The number of peopler who are smokers is: 274    
and their average insurance cost is: 32050.23 dollars.

The number of peopler who are non-smokers is: 1064    
and their average insurance cost is: 8434.27 dollars.



Finally, I will look into how costs compare for people with 0, 1, 2, or 3+ children.

In [66]:
children = {
    '0':{},
    '1':{},
    '2':{},
    '3+':{},
}

for id_num, info in insurance_dict.items():
    if info['children'] == 0:
        children['0'][id_num] = info
    elif info['children'] == 1:
        children['1'][id_num] = info
    elif info['children'] == 2:
        children['2'][id_num] = info
    elif info['children'] >= 3:
        children['3+'][id_num] = info
    
        
for kid_num, ids in children.items():
    household_count = len(ids.values())
    total_cost = 0
    for individual_stats in ids.values():
        total_cost += individual_stats['charges']
    if household_count != 0:
        avg_cost = round(total_cost/household_count, 2)
    else:
        avg_cost = None
    if kid_num == '1':
        print(f"The number of peopler who have {kid_num} child is: {household_count}\
        \nand their average insurance cost is: {avg_cost} dollars.\n")
    else:
        print(f"The number of peopler who have {kid_num} children is: {household_count}\
        \nand their average insurance cost is: {avg_cost} dollars.\n")

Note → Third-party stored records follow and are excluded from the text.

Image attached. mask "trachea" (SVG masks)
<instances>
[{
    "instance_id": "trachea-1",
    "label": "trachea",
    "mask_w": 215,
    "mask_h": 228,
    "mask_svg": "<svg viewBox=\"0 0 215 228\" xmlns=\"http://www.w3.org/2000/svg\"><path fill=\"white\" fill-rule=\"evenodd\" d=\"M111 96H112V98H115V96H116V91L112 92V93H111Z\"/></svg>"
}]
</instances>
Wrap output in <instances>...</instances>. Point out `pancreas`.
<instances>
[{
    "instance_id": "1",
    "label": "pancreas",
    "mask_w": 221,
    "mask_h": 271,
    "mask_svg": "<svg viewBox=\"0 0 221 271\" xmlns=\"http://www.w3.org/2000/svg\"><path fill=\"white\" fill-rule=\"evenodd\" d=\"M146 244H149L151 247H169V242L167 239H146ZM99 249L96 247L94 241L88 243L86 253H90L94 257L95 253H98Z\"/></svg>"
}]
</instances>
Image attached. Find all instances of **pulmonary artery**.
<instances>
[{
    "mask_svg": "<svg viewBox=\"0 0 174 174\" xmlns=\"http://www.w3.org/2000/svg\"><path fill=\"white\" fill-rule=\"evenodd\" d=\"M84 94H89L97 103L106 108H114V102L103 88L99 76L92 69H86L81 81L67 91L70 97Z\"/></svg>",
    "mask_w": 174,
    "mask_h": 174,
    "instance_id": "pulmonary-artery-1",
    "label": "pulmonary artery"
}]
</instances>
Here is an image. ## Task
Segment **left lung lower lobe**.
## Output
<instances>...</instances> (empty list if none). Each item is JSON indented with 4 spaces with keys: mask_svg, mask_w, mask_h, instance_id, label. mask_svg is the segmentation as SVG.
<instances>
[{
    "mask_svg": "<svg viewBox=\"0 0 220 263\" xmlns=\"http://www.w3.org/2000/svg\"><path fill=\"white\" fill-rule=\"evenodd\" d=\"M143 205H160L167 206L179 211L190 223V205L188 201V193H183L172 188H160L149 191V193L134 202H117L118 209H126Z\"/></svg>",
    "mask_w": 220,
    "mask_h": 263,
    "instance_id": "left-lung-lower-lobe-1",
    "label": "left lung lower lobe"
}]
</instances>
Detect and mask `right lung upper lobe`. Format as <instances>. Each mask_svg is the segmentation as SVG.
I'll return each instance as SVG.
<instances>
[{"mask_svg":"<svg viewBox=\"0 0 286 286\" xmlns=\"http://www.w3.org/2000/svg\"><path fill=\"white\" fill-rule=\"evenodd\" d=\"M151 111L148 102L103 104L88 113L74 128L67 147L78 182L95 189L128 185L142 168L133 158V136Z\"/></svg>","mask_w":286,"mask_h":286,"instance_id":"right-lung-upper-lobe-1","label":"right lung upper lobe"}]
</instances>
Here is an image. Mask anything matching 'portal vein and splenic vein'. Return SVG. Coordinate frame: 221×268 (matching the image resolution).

The number of peopler who have 0 children is: 574        
and their average insurance cost is: 12365.98 dollars.

The number of peopler who have 1 child is: 324        
and their average insurance cost is: 12731.17 dollars.

The number of peopler who have 2 children is: 240        
and their average insurance cost is: 15073.56 dollars.

The number of peopler who have 3+ children is: 200        
and their average insurance cost is: 14576.0 dollars.